# need help 2.0 8v mk3 cam install



## 96trekjetta (Jun 20, 2010)

if any one could help it would be greatly appreciated i just installed a tt 268 cam from ngp and i was wondering if there is anything else i need to do to compensate for the bigger cam?


----------



## Svedka (Jul 4, 2008)

what do you mean?

did u put the timing belt on make sure the roater was set and time it grease the cam turn it over by hand 2x make sure its all correct?
put it back together 100% and fire it off

:beer:


----------



## 96trekjetta (Jun 20, 2010)

yes but it wants to keep flooding out does the ignition timing need to be advanced?


----------



## Svedka (Jul 4, 2008)

double check something didn't get left unplugged like coolant tem air intake temp tps maf o2 and both your vac from your manifold to the fpr, 

your ignition timing can not be advanced manually if you have a obd1 distributor but make sure the roater is pointing at the notch with the cap off when you check your timing.

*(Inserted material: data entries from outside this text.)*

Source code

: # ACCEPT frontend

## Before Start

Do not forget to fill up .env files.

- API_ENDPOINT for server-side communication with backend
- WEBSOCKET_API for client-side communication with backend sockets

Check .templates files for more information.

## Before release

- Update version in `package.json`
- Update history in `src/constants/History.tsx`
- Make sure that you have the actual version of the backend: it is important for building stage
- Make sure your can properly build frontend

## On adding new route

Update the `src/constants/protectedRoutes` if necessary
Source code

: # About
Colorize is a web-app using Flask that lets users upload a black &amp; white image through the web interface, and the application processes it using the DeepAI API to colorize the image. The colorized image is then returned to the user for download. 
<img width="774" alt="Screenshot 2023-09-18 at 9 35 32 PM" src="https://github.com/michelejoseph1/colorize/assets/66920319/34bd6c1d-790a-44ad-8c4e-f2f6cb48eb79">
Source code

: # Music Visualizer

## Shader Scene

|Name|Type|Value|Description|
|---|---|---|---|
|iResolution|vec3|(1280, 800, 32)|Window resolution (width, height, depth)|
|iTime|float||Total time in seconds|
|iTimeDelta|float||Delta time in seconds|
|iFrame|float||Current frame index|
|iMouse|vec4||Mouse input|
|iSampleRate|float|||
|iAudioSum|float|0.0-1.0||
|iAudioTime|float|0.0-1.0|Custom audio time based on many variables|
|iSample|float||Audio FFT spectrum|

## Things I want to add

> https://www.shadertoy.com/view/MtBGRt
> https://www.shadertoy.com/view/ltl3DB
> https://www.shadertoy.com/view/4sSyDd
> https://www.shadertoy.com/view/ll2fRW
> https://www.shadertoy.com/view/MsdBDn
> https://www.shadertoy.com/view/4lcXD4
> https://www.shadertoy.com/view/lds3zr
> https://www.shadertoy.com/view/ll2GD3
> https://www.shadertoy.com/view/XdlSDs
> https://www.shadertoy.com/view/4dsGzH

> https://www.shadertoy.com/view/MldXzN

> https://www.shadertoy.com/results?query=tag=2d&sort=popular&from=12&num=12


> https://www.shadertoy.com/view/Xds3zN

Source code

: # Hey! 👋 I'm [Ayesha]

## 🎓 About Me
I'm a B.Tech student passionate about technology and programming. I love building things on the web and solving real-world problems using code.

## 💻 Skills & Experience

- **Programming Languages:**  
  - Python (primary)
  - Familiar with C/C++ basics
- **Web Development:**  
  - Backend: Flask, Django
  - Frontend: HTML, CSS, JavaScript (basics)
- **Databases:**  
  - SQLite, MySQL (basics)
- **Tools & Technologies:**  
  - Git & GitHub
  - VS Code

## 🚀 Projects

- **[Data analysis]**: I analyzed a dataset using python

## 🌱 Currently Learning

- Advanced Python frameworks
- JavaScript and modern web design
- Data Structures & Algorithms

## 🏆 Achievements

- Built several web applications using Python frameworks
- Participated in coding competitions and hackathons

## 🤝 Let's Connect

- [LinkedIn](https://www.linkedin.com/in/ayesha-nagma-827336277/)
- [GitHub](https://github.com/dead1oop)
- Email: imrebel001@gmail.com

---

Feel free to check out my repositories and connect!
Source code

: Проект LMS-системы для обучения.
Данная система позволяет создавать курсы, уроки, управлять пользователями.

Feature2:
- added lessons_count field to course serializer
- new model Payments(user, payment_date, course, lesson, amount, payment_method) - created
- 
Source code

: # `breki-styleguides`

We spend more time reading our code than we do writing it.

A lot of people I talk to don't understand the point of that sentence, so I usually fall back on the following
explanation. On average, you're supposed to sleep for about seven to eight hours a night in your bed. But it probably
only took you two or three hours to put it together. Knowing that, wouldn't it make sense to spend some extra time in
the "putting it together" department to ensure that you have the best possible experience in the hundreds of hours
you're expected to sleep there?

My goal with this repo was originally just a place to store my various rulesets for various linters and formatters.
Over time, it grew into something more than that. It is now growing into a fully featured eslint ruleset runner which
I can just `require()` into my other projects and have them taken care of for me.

is this a stock car no other mods? it ran 100% then you did cam and now it floods?


----------



## 96trekjetta (Jun 20, 2010)

everything is plugged in and it's got a cap on it it's got headers muffler and an intake in it and ran great before other than a misfire code on cylinder on which was unnoticeable


----------



## Svedka (Jul 4, 2008)

sounds like your dist or cam timing


----------



## 96trekjetta (Jun 20, 2010)

i just messed with the cap and it's running smoother just have to take it for a test run i'll let you know how it went thanks for the help


----------



## Glegor (Mar 31, 2008)

its gotta be something simple, and im pretty sure timing isnt adjustible, i think that particular engine has a pinned dizzy. and wont rotate for any advance.


----------



## 96trekjetta (Jun 20, 2010)

well theres a bolt on it that once you loosen it the distributer will rotate but now the tach and speedo don't work but worked fine before


----------



## 96trekjetta (Jun 20, 2010)

so this cam is suppose to be just a bolt in?


----------



## Svedka (Jul 4, 2008)

Im not sure what your messing with but obd1 and 2 distributors (93-99) do not move as in can not be advanced or retarded manually unless it has been altered for some reason. the VSS in the transmission runs you tach and speed make sure its plugged in and working.


----------



## Glegor (Mar 31, 2008)

why havent you called TT and asked them? they built the cam, they would know EXACTLY what it needs. i think you are supposed to run bigger springs in any 2.0 with a bigger cam tho. call Techtonics if you need to, they will have all the answers.


----------



## 96trekjetta (Jun 20, 2010)

they have been closed for the holiday but thanks for the help guys will let you know what happens when i give them a call


----------